Source
####################

Friday, June 3, 2016

Writing Against the Grain

by Bruce Brady @BDBrady007

Writing against the grain.
So now there is no condemnation for those who belong to Christ Jesus. And because you belong to him, the power of the life-giving Spirit has freed you from the power of sin that leads to death. - Romans 8:1-2 NLT

“To sell more books, you have to write for the contemporary reader. That means you must include illicit behavior as acceptable in your characters and their stories.”

This is a compilation of what I’ve heard and read from authors who write for the Christian market and the general market. It’s a mindset that is growing—most notably in the self-publishing arena. Legitimate arguments can be made for freedom of speech and freedom of expression. After all, God has blessed us with free will—the right to choose how we will live. However, the profit motive seems to be the dominant force behind the anything goes mindset.

We do have the right to self-expression. However, I believe it comes with a responsibility. A responsibility to edify, and encourage our readers and listeners to strive for excellence in their lives. Stress the impact of our actions on others. In other words, showing them how serving others with a genuine concern for their welfare over our own will result in a more rewarding life.

Characters and stories can be much more impactful when we avoid bloody violence and explicit bedroom scenes and expletives. When we challenge ourselves to spin our tales without using foul language, graphic violence, or steamy sex, we’re forced to write better. And we help expand the vocabulary and thinking of our audiences.

If profit is our primary goal, then I understand using profanity and pornograhy. It appeals to our human nature—the nature that is rebellious toward God. But ironically, if we seek to please God by blessing the souls of those who purchase our products, they will learn of civility and godly love, and we will be richly rewarded beyond what the world can provide.

####################

Stored data
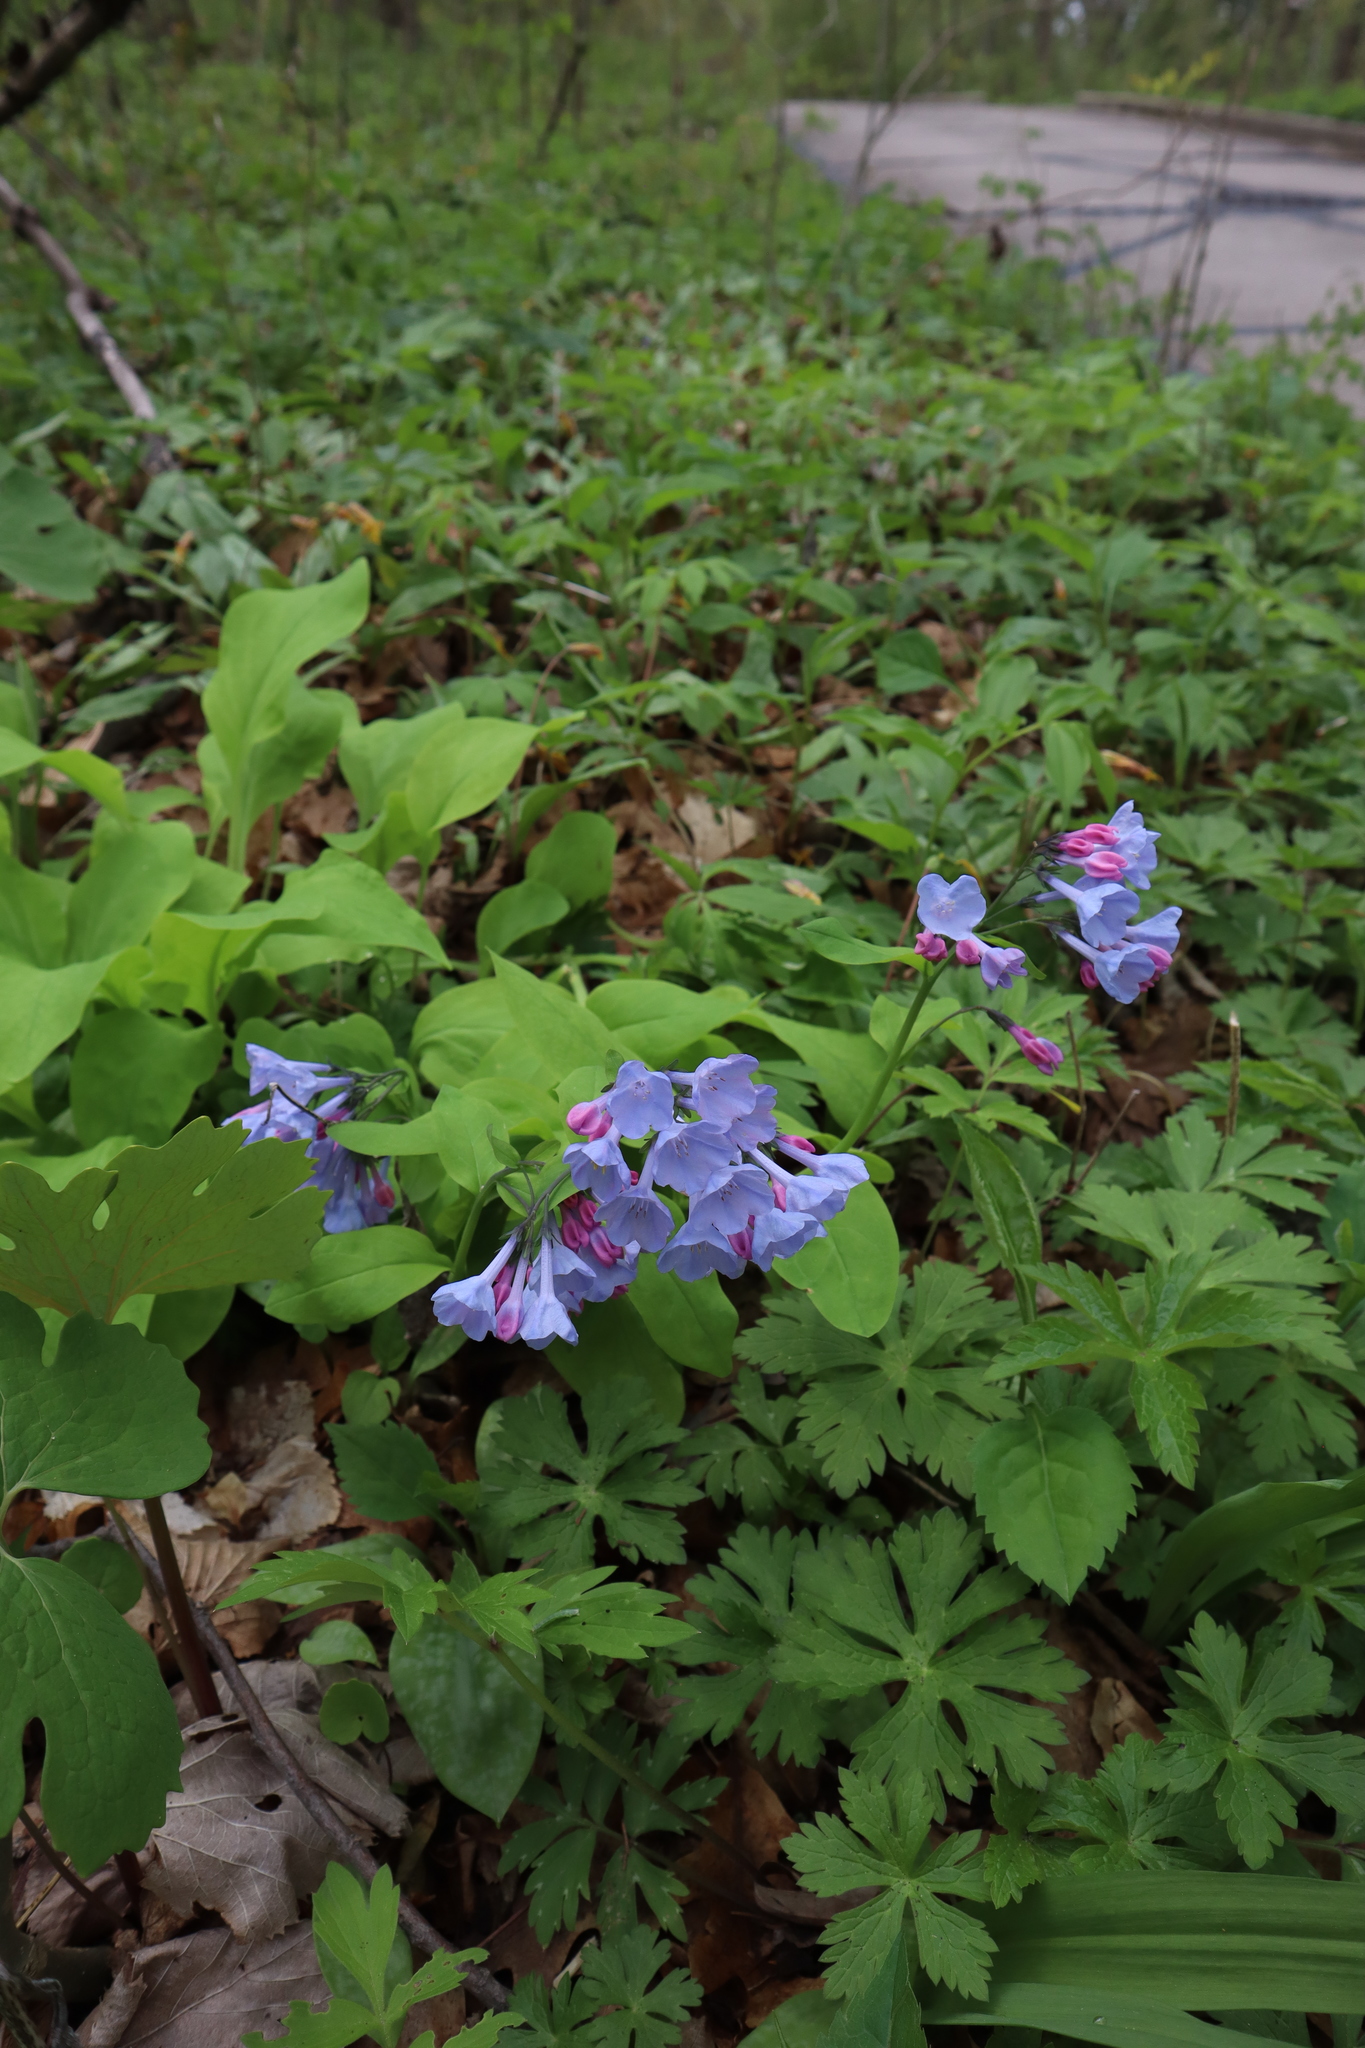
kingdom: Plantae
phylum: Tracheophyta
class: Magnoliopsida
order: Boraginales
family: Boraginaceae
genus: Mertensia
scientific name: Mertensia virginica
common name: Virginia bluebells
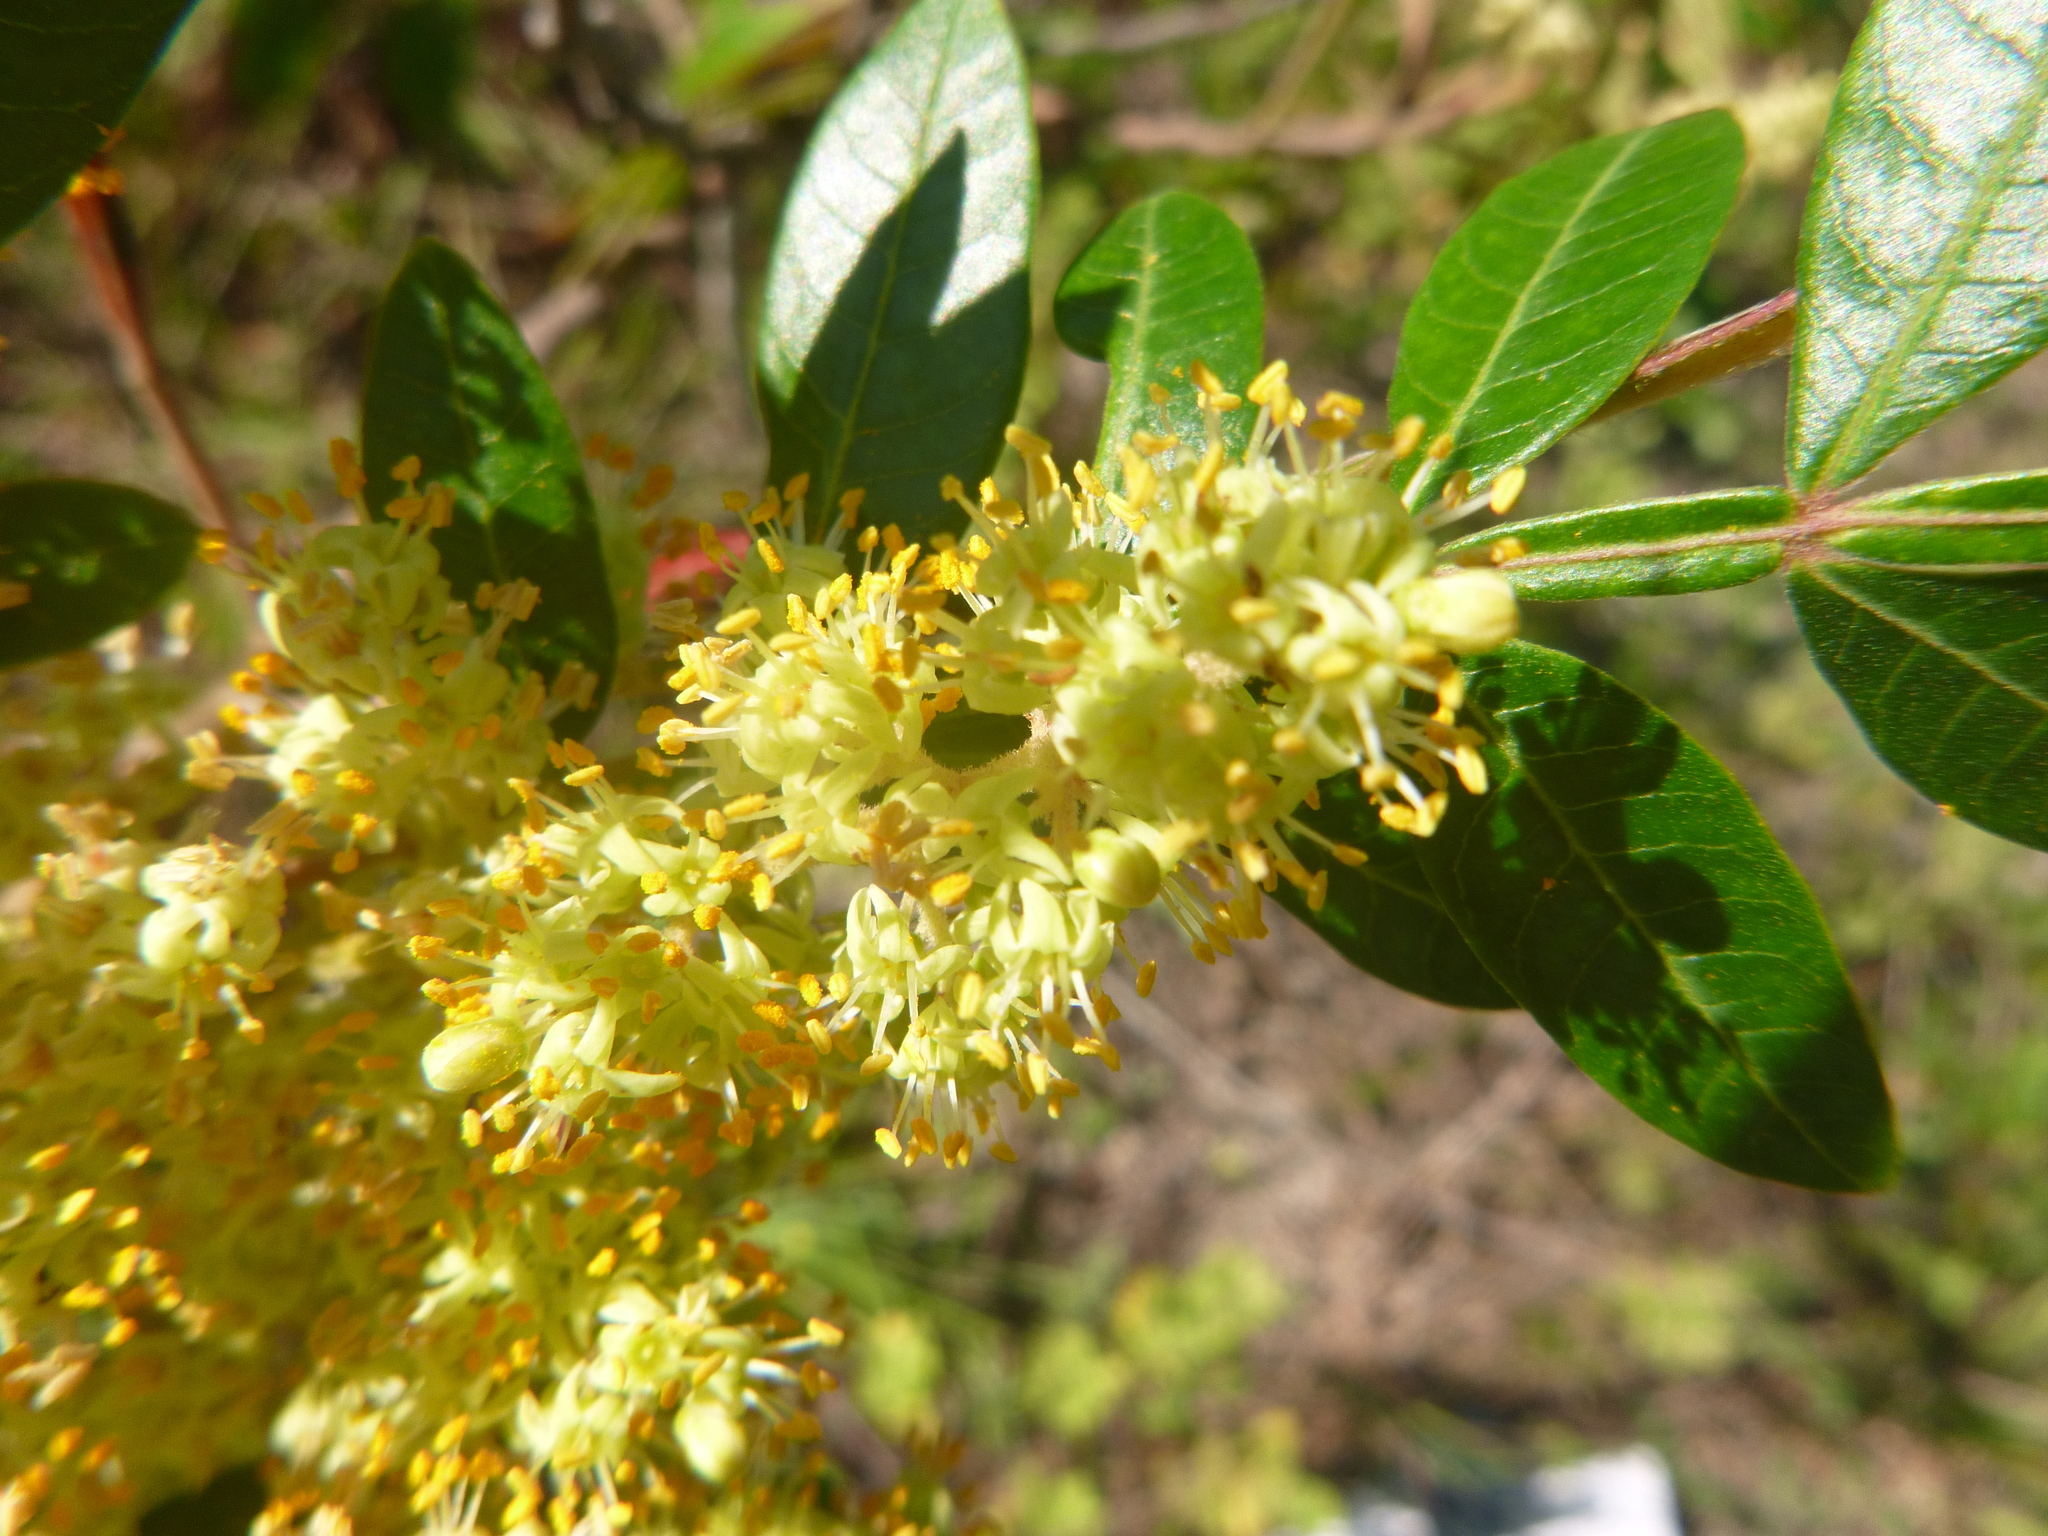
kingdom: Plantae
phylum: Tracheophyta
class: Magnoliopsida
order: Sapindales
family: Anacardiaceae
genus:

####################

Exercise details
Please answer these questions about the blog post "Writing Against the Grain":
(a) Which Bible passage is quoted at the start?
(b) In which arena is the "anything goes" mindset said to be growing most notably?
(c) What three things does the post say writers should avoid so they are forced to write better?

Solution to this problem
(a) Romans 8:1-2 (NLT)
(b) The self-publishing arena
(c) Foul language, graphic violence, and steamy sex